▸ **CONSIGNE 1**:
D'après le texte de l'exercice, en quel jour le chrétien serait-il plutôt enclin à entrer dans une sorte de grand silence monastique ?
▸ **CONSIGNE 2**:
Reformulez sous forme de liste le paragraphe du texte de l'exercice qui commence par « L'actualité surabondante », en conservant ses faits principaux.

▸ **TEXTE DE L'EXERCICE**:
────
L’actualité surabondante fournit tous les sujets possibles de commentaires. L’Europe avec les clivages qui devraient s’affirmer à l’occasion de la compétition électorale et déjà la profession de foi du président Macron. Le terrorisme islamiste qui a encore sévi hier et la façon dont il faudrait le juguler. Les grands débats permanents sur les injustices économiques de la planète, la stratégie à inventer pour parer au défi écologique. J’y ajouterais même les derniers scandales ecclésiaux. Pourtant, en ce mercredi des Cendres, le chrétien serait plutôt enclin à entrer dans une sorte de grand silence monastique, non pas pour oublier les soucis et les misères du monde, celles qui le touchent lui-même, son prochain et son lointain, mais pour prendre la mesure de sa propre existence. Si l’on est chrétien, c’est que l’on a reçu la grâce incommensurable de comprendre que cela a du sens de vivre, parce que tout simplement, dès le départ, Dieu est de la partie.
────
▸ **DONNÉES FOURNIES**:

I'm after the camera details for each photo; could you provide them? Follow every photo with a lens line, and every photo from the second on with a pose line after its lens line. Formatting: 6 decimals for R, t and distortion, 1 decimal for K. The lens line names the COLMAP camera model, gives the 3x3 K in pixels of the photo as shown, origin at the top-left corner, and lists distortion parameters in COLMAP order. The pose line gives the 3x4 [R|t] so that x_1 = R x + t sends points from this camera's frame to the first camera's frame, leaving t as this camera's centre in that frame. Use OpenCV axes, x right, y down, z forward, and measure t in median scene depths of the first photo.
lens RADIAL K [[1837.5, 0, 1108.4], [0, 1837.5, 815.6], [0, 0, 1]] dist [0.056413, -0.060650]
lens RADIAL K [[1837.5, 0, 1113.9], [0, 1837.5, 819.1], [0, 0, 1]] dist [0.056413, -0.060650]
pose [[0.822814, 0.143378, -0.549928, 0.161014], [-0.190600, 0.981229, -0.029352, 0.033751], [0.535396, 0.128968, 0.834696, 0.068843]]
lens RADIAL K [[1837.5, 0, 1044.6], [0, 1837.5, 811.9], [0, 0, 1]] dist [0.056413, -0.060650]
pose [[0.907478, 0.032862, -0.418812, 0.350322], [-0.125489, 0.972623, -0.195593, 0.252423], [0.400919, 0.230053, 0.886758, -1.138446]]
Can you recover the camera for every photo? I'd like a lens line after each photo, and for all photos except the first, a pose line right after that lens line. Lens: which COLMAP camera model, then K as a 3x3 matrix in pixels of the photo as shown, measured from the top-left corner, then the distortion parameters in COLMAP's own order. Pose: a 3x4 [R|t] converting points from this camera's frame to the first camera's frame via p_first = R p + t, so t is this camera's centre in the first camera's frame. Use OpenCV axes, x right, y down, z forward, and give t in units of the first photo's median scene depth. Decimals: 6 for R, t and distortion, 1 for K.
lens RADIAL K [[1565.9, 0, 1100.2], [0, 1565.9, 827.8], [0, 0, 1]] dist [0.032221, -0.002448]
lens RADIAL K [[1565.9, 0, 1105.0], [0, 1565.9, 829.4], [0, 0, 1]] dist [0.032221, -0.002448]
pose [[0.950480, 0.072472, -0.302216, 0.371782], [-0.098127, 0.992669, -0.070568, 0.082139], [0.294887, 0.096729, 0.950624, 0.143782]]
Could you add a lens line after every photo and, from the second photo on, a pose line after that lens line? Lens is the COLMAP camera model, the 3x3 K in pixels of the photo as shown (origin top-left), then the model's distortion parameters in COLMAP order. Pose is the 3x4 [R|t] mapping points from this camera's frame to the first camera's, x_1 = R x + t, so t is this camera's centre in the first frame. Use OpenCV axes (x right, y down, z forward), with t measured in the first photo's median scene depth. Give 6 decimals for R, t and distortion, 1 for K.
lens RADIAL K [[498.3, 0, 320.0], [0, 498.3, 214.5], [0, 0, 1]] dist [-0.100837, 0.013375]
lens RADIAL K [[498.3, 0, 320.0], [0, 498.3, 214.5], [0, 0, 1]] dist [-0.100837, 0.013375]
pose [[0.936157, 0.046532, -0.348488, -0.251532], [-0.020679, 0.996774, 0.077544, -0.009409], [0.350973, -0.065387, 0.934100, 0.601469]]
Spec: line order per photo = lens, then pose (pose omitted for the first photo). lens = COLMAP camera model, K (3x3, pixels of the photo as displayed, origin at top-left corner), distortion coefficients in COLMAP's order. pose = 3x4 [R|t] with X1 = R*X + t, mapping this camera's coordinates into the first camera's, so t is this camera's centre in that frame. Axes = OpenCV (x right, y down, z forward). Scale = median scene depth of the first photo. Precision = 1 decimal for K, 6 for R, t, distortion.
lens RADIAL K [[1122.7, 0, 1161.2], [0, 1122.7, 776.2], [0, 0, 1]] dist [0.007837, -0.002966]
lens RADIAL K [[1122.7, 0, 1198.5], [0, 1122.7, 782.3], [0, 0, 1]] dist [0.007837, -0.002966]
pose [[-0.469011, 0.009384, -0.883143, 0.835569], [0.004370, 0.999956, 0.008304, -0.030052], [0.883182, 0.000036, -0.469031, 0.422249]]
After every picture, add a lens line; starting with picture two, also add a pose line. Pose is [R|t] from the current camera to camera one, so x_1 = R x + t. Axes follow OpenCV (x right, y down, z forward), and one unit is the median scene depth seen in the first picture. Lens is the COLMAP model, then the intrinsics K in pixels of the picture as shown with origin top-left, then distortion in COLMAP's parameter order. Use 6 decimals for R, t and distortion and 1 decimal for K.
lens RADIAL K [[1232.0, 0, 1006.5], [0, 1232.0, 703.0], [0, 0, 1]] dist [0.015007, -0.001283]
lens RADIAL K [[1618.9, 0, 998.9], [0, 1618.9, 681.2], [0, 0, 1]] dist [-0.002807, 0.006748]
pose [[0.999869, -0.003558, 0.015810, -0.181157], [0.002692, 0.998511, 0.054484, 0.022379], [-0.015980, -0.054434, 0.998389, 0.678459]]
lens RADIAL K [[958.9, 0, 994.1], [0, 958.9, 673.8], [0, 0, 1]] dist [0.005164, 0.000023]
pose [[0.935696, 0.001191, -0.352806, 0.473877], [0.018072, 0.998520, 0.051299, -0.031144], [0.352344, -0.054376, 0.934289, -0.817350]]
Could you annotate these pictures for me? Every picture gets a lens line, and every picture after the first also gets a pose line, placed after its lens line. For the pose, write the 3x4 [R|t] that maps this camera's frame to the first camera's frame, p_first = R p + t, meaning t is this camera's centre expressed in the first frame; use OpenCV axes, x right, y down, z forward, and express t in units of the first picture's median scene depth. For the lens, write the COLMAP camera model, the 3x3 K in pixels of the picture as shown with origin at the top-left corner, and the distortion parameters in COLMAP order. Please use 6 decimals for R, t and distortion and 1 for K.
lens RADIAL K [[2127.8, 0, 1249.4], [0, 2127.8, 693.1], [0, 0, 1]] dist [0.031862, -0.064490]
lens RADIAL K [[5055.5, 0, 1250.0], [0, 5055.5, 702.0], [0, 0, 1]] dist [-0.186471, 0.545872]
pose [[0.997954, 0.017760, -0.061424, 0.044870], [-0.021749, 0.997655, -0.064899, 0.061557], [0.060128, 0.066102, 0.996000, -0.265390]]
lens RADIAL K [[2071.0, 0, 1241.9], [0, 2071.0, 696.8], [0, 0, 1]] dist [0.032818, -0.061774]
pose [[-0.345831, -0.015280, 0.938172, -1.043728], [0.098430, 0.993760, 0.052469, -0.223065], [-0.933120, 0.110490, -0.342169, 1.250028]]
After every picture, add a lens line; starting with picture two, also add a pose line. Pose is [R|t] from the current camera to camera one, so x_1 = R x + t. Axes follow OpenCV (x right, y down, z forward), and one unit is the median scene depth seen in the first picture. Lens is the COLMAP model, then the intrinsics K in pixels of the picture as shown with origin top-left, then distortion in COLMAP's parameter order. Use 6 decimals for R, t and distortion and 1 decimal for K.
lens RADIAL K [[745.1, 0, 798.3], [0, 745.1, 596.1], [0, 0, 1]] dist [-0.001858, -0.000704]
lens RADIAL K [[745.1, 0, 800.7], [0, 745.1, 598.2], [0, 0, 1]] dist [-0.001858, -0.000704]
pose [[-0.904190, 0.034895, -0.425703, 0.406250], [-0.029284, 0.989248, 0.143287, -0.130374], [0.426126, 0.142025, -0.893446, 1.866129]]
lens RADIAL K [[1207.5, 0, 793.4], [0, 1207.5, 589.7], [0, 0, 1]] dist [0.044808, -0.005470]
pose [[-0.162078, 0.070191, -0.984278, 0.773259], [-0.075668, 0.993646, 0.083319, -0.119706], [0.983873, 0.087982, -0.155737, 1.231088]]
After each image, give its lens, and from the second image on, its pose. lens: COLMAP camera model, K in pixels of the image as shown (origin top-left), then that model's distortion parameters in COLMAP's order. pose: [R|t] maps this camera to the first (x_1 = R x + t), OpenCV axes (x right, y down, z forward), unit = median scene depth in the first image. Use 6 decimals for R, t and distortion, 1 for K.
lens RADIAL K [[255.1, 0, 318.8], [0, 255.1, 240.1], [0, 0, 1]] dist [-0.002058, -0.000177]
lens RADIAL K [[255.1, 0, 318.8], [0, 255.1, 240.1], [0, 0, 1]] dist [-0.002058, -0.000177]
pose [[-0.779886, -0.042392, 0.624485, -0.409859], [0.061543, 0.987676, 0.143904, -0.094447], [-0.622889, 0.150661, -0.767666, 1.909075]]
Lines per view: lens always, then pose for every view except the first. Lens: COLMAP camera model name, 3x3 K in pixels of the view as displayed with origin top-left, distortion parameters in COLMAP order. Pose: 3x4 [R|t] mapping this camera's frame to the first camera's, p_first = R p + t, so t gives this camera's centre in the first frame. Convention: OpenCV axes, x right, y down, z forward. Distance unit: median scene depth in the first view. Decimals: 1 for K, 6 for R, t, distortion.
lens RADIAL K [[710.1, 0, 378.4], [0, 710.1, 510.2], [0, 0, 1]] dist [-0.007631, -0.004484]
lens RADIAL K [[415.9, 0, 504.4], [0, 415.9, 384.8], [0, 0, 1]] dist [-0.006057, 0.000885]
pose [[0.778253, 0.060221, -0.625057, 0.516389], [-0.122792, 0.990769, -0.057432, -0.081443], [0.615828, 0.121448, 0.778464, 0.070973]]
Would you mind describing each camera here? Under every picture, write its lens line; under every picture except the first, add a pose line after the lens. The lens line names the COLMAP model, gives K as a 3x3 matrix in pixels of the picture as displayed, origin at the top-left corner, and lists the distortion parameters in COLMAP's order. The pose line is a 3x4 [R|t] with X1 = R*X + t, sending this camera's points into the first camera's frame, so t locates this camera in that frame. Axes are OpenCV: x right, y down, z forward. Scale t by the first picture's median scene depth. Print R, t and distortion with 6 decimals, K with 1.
────
▸ **RÉSULTAT ATTENDU 1**:
Le mercredi des Cendres.

▸ **RÉSULTAT ATTENDU 2**:
- L'actualité surabondante fournit tous les sujets possibles de commentaires :
  - l'Europe, avec les clivages attendus lors de la compétition électorale et la profession de foi du président Macron ;
  - le terrorisme islamiste, qui a encore sévi hier, et la façon de le juguler ;
  - les débats permanents sur les injustices économiques de la planète et la stratégie à inventer face au défi écologique ;
  - les derniers scandales ecclésiaux.
- En ce mercredi des Cendres, le chrétien serait plutôt enclin à entrer dans un grand silence monastique. Il ne s'agit pas d'oublier les soucis et les misères du monde, mais de prendre la mesure de sa propre existence.
- Être chrétien, c'est avoir reçu la grâce de comprendre que vivre a du sens, parce que Dieu est de la partie dès le départ.